### Task objective:
The records must be repeated exactly and in their entirety.

### Records shown:
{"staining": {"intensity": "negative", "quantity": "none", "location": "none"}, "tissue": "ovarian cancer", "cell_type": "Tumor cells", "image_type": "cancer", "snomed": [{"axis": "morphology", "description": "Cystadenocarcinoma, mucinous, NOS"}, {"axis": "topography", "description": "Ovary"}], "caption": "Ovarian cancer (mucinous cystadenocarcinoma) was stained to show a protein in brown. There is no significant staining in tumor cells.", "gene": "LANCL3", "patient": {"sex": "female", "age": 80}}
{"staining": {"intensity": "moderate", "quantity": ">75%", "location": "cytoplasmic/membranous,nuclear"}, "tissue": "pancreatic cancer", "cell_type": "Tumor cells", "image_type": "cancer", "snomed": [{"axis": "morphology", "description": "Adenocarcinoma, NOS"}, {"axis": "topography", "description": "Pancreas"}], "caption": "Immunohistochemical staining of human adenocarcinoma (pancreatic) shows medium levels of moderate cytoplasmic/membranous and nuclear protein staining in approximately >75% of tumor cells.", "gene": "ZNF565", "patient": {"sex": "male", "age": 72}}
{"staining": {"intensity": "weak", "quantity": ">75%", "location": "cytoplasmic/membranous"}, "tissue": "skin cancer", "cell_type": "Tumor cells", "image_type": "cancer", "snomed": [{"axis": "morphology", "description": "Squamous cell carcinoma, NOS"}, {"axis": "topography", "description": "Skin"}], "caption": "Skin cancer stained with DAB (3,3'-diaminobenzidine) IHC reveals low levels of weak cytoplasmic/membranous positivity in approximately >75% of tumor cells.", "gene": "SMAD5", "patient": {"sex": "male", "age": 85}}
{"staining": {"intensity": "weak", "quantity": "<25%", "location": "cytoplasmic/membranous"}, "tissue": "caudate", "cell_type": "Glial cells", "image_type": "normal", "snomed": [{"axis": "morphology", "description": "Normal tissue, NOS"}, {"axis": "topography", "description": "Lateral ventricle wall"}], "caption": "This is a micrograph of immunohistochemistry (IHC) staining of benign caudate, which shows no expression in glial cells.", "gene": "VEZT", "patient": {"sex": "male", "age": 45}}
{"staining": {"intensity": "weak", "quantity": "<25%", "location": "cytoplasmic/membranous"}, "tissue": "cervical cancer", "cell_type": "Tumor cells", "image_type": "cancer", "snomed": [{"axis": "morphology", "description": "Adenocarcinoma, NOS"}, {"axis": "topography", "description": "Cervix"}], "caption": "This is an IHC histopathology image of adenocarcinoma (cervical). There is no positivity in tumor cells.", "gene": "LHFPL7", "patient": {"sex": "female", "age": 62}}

### Task output:
{"staining": {"intensity": "negative", "quantity": "none", "location": "none"}, "tissue": "ovarian cancer", "cell_type": "Tumor cells", "image_type": "cancer", "snomed": [{"axis": "morphology", "description": "Cystadenocarcinoma, mucinous, NOS"}, {"axis": "topography", "description": "Ovary"}], "caption": "Ovarian cancer (mucinous cystadenocarcinoma) was stained to show a protein in brown. There is no significant staining in tumor cells.", "gene": "LANCL3", "patient": {"sex": "female", "age": 80}}
{"staining": {"intensity": "moderate", "quantity": ">75%", "location": "cytoplasmic/membranous,nuclear"}, "tissue": "pancreatic cancer", "cell_type": "Tumor cells", "image_type": "cancer", "snomed": [{"axis": "morphology", "description": "Adenocarcinoma, NOS"}, {"axis": "topography", "description": "Pancreas"}], "caption": "Immunohistochemical staining of human adenocarcinoma (pancreatic) shows medium levels of moderate cytoplasmic/membranous and nuclear protein staining in approximately >75% of tumor cells.", "gene": "ZNF565", "patient": {"sex": "male", "age": 72}}
{"staining": {"intensity": "weak", "quantity": ">75%", "location": "cytoplasmic/membranous"}, "tissue": "skin cancer", "cell_type": "Tumor cells", "image_type": "cancer", "snomed": [{"axis": "morphology", "description": "Squamous cell carcinoma, NOS"}, {"axis": "topography", "description": "Skin"}], "caption": "Skin cancer stained with DAB (3,3'-diaminobenzidine) IHC reveals low levels of weak cytoplasmic/membranous positivity in approximately >75% of tumor cells.", "gene": "SMAD5", "patient": {"sex": "male", "age": 85}}
{"staining": {"intensity": "weak", "quantity": "<25%", "location": "cytoplasmic/membranous"}, "tissue": "caudate", "cell_type": "Glial cells", "image_type": "normal", "snomed": [{"axis": "morphology", "description": "Normal tissue, NOS"}, {"axis": "topography", "description": "Lateral ventricle wall"}], "caption": "This is a micrograph of immunohistochemistry (IHC) staining of benign caudate, which shows no expression in glial cells.", "gene": "VEZT", "patient": {"sex": "male", "age": 45}}
{"staining": {"intensity": "weak", "quantity": "<25%", "location": "cytoplasmic/membranous"}, "tissue": "cervical cancer", "cell_type": "Tumor cells", "image_type": "cancer", "snomed": [{"axis": "morphology", "description": "Adenocarcinoma, NOS"}, {"axis": "topography", "description": "Cervix"}], "caption": "This is an IHC histopathology image of adenocarcinoma (cervical). There is no positivity in tumor cells.", "gene": "LHFPL7", "patient": {"sex": "female", "age": 62}}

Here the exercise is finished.